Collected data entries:
Segment Open

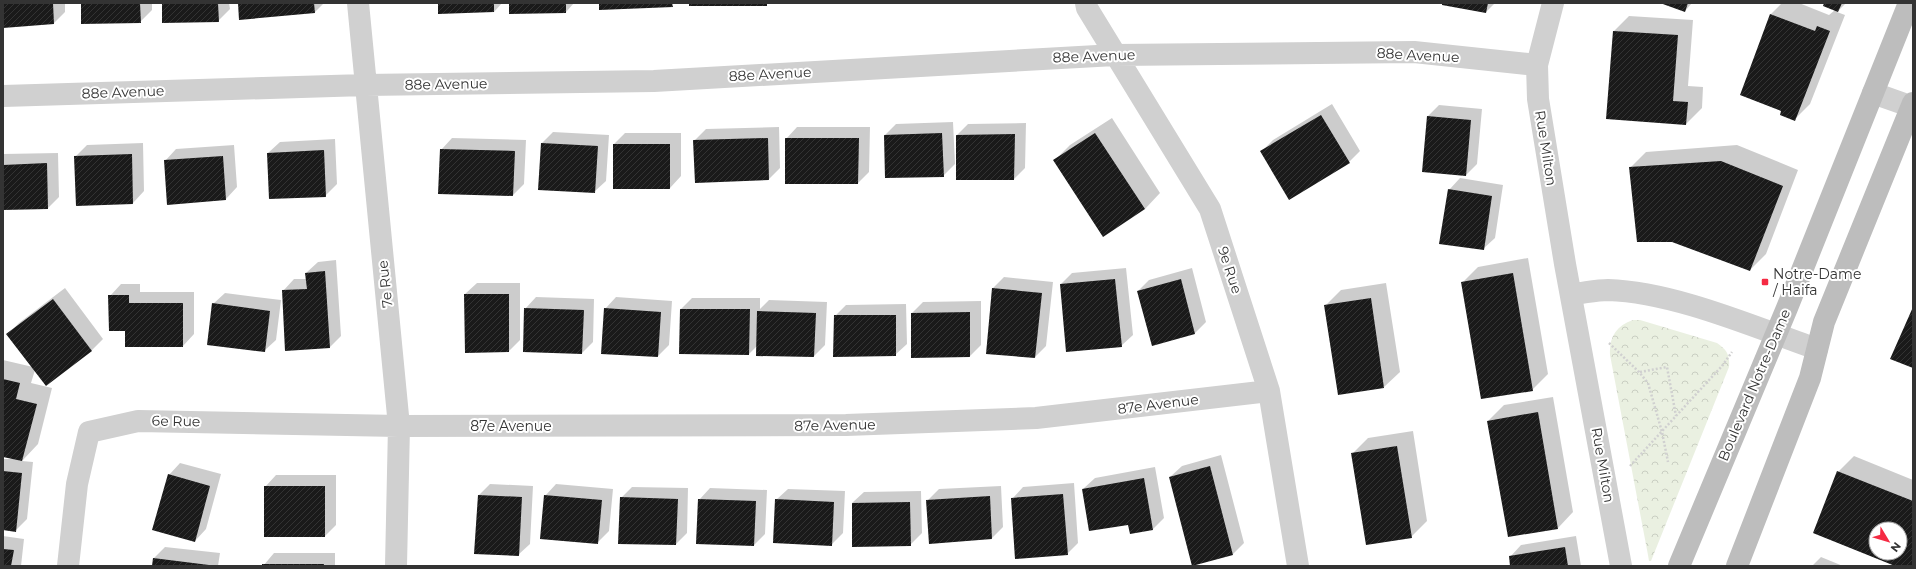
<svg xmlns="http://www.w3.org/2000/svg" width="1916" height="569" font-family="Montserrat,sans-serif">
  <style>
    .forest { fill: url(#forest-crowns) }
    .shadow { fill: #0003; fill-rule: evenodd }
    .building { fill: url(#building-hatch); fill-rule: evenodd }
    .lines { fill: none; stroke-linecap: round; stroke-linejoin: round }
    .path { stroke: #d0d0d0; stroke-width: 2.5; stroke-dasharray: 2 2; stroke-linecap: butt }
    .street { stroke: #d0d0d0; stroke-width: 22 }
    .secondary { stroke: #bdbdbd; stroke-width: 22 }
    .poi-dot { fill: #f52a43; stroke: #fff; stroke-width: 1.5 }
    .labels { text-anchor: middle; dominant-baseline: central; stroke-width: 4; stroke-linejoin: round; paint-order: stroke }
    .street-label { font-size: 14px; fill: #333; stroke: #fff }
    .poi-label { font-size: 14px; fill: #333; stroke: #fff; text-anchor: start }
  </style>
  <defs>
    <pattern id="forest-crowns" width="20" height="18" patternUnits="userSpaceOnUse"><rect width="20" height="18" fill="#eaf0e1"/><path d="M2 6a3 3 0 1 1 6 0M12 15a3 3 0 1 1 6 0" fill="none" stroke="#c9cec2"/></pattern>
    <pattern id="building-hatch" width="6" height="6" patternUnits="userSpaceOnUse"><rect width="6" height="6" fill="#1a1a1a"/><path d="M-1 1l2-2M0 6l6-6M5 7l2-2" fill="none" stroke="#333"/></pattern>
  </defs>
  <rect width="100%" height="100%" fill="#fff"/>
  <path class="forest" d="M 1633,320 L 1640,320 L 1717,343 C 1727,350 1730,355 1729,367 L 1651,561 L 1649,561 L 1648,555 L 1610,355 C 1609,337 1616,326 1633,320 Z"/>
  <path class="shadow" d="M 3,3 L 65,3 L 65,12 L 54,23 L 3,27 Z
    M 82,3 L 152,3 L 152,10 L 140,22 Z
    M 163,3 L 229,3 L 230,9 L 218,21 Z
    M 239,3 L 324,3 L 315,12 Z
    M 439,3 L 502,3 L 494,12 Z
    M 510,3 L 574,3 L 566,12 Z
    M 1444,3 L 1495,3 L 1486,12 Z
    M 1662,3 L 1692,3 L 1685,11 Z
    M 1782,3 L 1799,3 L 1829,15 L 1835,10 L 1825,3 L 1846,3 L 1837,12 L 1845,15 L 1810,104 L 1794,120 L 1782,111 L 1742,95 L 1771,14 Z
    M 1629,16 L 1693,20 L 1688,86 L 1703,87 L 1702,108 L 1686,124 L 1614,31 Z
    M 1332,104 L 1360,151 L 1349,162 L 1262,151 L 1273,140 Z
    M 1439,105 L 1482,109 L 1477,164 L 1466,175 L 1428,116 Z
    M 1112,118 L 1160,193 L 1145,209 L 1055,160 L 1070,145 Z
    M 953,122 L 955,164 L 943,176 L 885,135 L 896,124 Z
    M 1026,123 L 1025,168 L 1014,179 L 957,135 L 968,124 Z
    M 779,127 L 780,168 L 769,179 L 694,141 L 706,129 Z
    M 797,127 L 870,127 L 869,172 L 858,183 L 786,183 L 786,139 Z
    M 553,132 L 609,135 L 606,181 L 594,192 L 542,143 Z
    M 625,133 L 681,133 L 681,176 L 670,188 L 614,144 Z
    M 452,138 L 526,140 L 524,184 L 513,195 L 441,150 Z
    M 335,139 L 337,184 L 325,196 L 268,153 L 280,142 Z
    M 143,143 L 144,191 L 133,203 L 75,157 L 87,145 Z
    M 234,145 L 237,187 L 226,199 L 165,161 L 176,149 Z
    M 1737,145 L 1798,170 L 1766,254 L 1750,270 L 1630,168 L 1646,152 Z
    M 58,153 L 59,197 L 48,208 L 3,209 L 3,154 Z
    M 1460,178 L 1503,185 L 1495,238 L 1483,249 L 1449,190 Z
    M 1528,258 L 1548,374 L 1532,390 L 1462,283 L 1478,267 Z
    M 336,260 L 341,336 L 330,347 L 283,291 L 294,279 L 307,279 L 306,273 L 318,262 Z
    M 1126,268 L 1133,335 L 1121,346 L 1061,284 L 1072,273 Z
    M 1192,268 L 1206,322 L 1195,333 L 1152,345 L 1138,291 L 1149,280 Z
    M 1004,277 L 1053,282 L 1046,346 L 1035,357 L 987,353 L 993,288 Z
    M 477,283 L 520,283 L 520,340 L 509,351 L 465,294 Z
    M 1386,283 L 1400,372 L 1384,387 L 1325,306 L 1341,290 Z
    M 121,284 L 140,284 L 140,292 L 194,292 L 194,334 L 183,346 L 126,330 L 110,296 Z
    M 65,288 L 103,339 L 92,350 L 35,370 L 31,383 L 52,388 L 38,444 L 22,461 L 33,462 L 27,519 L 15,531 L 3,529 L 3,459 L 17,459 L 3,456 L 3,360 L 33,367 L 8,334 L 19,323 Z
    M 225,293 L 281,300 L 276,340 L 264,351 L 213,304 Z
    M 536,297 L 594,299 L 593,342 L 582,353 L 525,309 Z
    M 616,297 L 672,301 L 669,345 L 658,356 L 605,309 Z
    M 692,298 L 760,298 L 760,309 L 769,300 L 827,302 L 825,345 L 814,356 L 757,355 L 757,346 L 749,354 L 681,309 Z
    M 981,301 L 981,345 L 970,356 L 912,313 L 923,302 Z
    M 906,304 L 907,344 L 895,355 L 835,316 L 846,305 Z
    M 1553,397 L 1573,512 L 1558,528 L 1488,421 L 1504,405 Z
    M 1413,431 L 1427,521 L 1411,537 L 1353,453 L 1368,438 Z
    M 1221,455 L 1244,543 L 1233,554 L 1170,477 L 1182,466 Z
    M 1854,456 L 1913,480 L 1913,566 L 1897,566 L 1814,533 L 1838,472 ZM 1876,529 L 1900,529 L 1900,553 L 1876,553 Z
    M 180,463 L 221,474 L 206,529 L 195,541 L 169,475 Z
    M 1155,467 L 1164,518 L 1153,529 L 1129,524 L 1083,489 L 1095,478 Z
    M 276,475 L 336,475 L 336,525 L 325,536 L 265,487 Z
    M 1074,483 L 1078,543 L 1067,554 L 1012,499 L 1023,487 Z
    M 490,484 L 533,486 L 530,544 L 518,555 L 479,495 Z
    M 556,484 L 613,489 L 609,531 L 597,543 L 545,496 Z
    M 1001,486 L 1003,527 L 992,538 L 927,501 L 939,489 Z
    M 632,487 L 688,488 L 687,533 L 676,544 L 621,498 Z
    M 710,488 L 767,490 L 765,534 L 754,545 L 699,500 Z
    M 788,489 L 845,491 L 843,533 L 831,545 L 776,500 Z
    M 921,491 L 922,533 L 910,545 L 852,503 L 864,492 Z
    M 3,536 L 24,539 L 21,566 L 3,566 Z
    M 1576,536 L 1581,566 L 1511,566 L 1510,557 L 1521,545 Z
    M 165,547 L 220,553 L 218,566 L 153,566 L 154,558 Z
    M 274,553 L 335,553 L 335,566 L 263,566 Z
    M 1821,557 L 1843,566 L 1812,566 Z"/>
  <path class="building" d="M 3,3 L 53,3 L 54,24 L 3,28 Z
    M 81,3 L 140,3 L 141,23 L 81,24 Z
    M 162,3 L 218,3 L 219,22 L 162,23 Z
    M 238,3 L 314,3 L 315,13 L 239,20 Z
    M 438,3 L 494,3 L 494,12 L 438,14 Z
    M 509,3 L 566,3 L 566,13 L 509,14 Z
    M 599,3 L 672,3 L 673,7 L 599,10 Z
    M 689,3 L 767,3 L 767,6 L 689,6 Z
    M 1442,3 L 1488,3 L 1486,13 L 1442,5 Z
    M 1660,3 L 1688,3 L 1685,12 Z
    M 1824,3 L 1842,3 L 1838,12 L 1823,6 Z
    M 1770,14 L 1815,31 L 1817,26 L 1830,31 L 1795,121 L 1780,115 L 1781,111 L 1740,95 Z
    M 1613,31 L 1678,35 L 1673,101 L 1688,102 L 1686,125 L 1606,119 Z
    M 1321,115 L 1350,163 L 1289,200 L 1260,151 Z
    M 1427,116 L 1471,120 L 1466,176 L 1422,172 Z
    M 942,133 L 944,177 L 885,178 L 884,135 Z
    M 1095,133 L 1145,209 L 1103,237 L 1053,160 Z
    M 1015,134 L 1014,180 L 956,180 L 956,135 Z
    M 768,138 L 769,180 L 695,183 L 693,140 Z
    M 785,138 L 859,138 L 858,184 L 785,184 Z
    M 541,143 L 598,146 L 595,193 L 538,190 Z
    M 613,144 L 670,144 L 670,189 L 613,189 Z
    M 440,149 L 515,151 L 513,196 L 438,194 Z
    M 324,150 L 326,197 L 269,199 L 267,153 Z
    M 132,154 L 133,204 L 76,206 L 74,156 Z
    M 223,156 L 226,200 L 167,205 L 164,160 Z
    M 1721,161 L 1783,186 L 1750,271 L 1672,242 L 1637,242 L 1629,167 Z
    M 47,163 L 48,209 L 3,210 L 3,165 Z
    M 1448,189 L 1492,196 L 1484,250 L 1439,244 Z
    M 325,271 L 330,348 L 285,351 L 282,290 L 307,289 L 305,273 Z
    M 1513,273 L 1533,391 L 1481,399 L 1461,282 Z
    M 1115,279 L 1122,347 L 1066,352 L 1060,284 Z
    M 1181,279 L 1195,334 L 1152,346 L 1137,291 Z
    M 992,288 L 1042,293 L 1035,358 L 986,354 Z
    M 464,294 L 509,294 L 509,352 L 465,353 Z
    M 108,295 L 129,295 L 129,303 L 183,303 L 183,347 L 125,347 L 125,331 L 109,331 Z
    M 1371,298 L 1384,388 L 1338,395 L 1324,305 Z
    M 53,299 L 92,351 L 46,386 L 6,334 Z
    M 212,303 L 270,311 L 265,352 L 207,345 Z
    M 1913,307 L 1913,368 L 1890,359 Z
    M 524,308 L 584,310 L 582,354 L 523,352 Z
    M 604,308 L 661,312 L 658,357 L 601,354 Z
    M 680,309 L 750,309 L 749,355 L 679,354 Z
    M 757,311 L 816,313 L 814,357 L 756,356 Z
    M 970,312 L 970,357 L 911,358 L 911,313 Z
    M 834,315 L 896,315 L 896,356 L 833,357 Z
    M 3,379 L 20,383 L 16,399 L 37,404 L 22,461 L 3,457 Z
    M 1538,412 L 1558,529 L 1508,537 L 1487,421 Z
    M 1397,446 L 1412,538 L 1366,545 L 1351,453 Z
    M 1210,466 L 1233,555 L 1192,566 L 1169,477 Z
    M 3,471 L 22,473 L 16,532 L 3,530 Z
    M 1837,471 L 1913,501 L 1913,566 L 1895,566 L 1813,533 ZM 1876,529 L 1900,529 L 1900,553 L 1876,553 Z
    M 168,474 L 210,486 L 195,542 L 152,530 Z
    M 1144,478 L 1153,530 L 1130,534 L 1128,525 L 1089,531 L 1082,489 Z
    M 264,486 L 325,486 L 325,537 L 264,537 Z
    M 1063,494 L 1068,555 L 1015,559 L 1011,498 Z
    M 478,495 L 522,497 L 519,556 L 474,554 Z
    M 544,495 L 602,500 L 598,544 L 540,539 Z
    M 990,496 L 992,539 L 929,544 L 926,500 Z
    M 620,497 L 678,499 L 676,545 L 618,544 Z
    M 698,499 L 756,501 L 754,546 L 696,544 Z
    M 775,499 L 834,502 L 832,546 L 773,543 Z
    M 910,502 L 911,546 L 852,547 L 852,503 Z
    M 1565,547 L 1568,566 L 1510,566 L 1509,556 Z
    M 3,549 L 14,550 L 11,566 L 3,566 Z
    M 153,558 L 209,565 L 209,566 L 152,566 Z
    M 262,564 L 324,564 L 324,566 L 262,566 Z"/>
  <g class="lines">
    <path class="path" d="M 1609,343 L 1639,372 L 1648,383 L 1662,432 L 1668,462
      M 1640,372 L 1667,367 L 1676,416
      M 1630,466 L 1722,366 L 1732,352"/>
    <path class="street" d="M 358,3 L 399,426 L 396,566
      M 1086,3 L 1087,8 L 1210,209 L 1269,391 L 1298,566
      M 1553,3 L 1537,65 L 1538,99 L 1565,264 L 1621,566
      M 1873,93 L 1913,107
      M 3,96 L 365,85 L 654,81 L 1115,55 L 1414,52 L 1537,65
      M 1572,294 C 1584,293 1596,290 1608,290 C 1674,292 1754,327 1817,349
      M 68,566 L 77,484 L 89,432 L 138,421 L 399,426 L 846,425 L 1036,418 L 1269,391"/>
    <path class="secondary" d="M 1679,566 L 1787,308 L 1909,3
      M 1737,566 L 1810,378 L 1824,322 L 1913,103"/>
  </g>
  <rect class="poi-dot" x="1761" y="278" width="8" height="8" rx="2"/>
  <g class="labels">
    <g class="street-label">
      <text transform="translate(1418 55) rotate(3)">88e Avenue</text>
      <text transform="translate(1094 56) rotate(-2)">88e Avenue</text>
      <text transform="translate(770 74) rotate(-3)">88e Avenue</text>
      <text transform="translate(446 84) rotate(-1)">88e Avenue</text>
      <text transform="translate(123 92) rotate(-2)">88e Avenue</text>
      <text transform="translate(1546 148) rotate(81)">Rue Milton</text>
      <text transform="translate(1230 270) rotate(72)">9e Rue</text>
      <text transform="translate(385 284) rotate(-96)">7e Rue</text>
      <text transform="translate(1754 385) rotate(-67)">Boulevard Notre-Dame</text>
      <text transform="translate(1158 404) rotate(-7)">87e Avenue</text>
      <text transform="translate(176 421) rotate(1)">6e Rue</text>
      <text transform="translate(835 425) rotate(-1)">87e Avenue</text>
      <text x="511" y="426">87e Avenue</text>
      <text transform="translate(1603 465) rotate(80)">Rue Milton</text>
    </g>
    <g class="poi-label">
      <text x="1773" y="274">Notre-Dame<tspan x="1773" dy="16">/ Haifa</tspan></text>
    </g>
  </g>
  <rect width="1916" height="569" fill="none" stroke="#333333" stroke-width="8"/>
  <g transform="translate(1888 541) rotate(128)"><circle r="19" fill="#ffffff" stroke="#adadad"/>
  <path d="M0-3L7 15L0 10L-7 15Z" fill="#f52a43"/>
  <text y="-6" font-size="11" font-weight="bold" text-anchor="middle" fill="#333333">N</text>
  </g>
</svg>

Segment Closed

Required work: In the entries above, find each line with the word "lines" and copy it.

Answer to the exercise:
    .lines { fill: none; stroke-linecap: round; stroke-linejoin: round }
  <g class="lines">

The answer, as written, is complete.